Front-end code edit data:
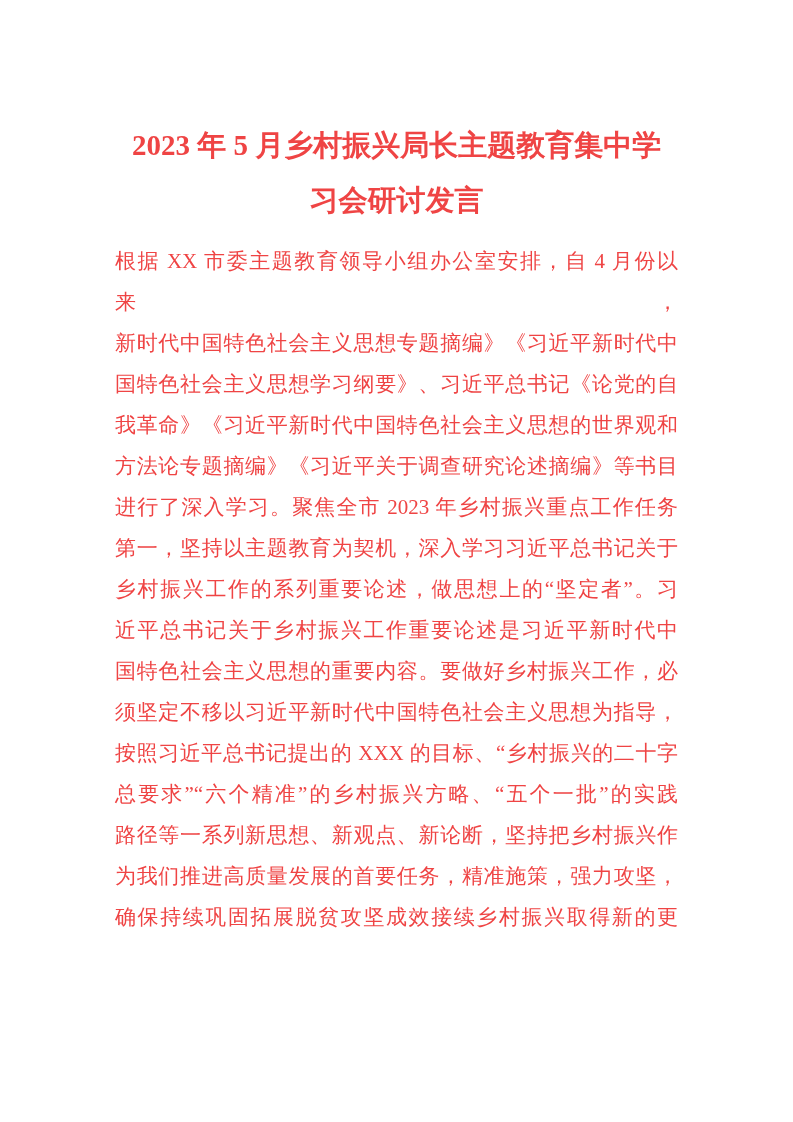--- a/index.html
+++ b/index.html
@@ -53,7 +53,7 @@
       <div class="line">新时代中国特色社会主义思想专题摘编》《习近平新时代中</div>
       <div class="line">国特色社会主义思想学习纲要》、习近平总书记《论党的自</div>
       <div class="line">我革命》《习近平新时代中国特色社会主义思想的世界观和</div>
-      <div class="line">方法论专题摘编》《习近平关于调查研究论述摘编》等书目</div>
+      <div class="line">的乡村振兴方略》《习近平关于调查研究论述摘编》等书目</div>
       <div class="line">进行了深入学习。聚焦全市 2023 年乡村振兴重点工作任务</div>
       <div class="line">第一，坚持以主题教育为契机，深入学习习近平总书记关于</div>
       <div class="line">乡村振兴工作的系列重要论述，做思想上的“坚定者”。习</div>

## [Exercise instructions]
Above are the records. Copy every line in them holding "习近平关于调查研究论述摘编".

## [Result]
-      <div class="line">方法论专题摘编》《习近平关于调查研究论述摘编》等书目</div>
+      <div class="line">的乡村振兴方略》《习近平关于调查研究论述摘编》等书目</div>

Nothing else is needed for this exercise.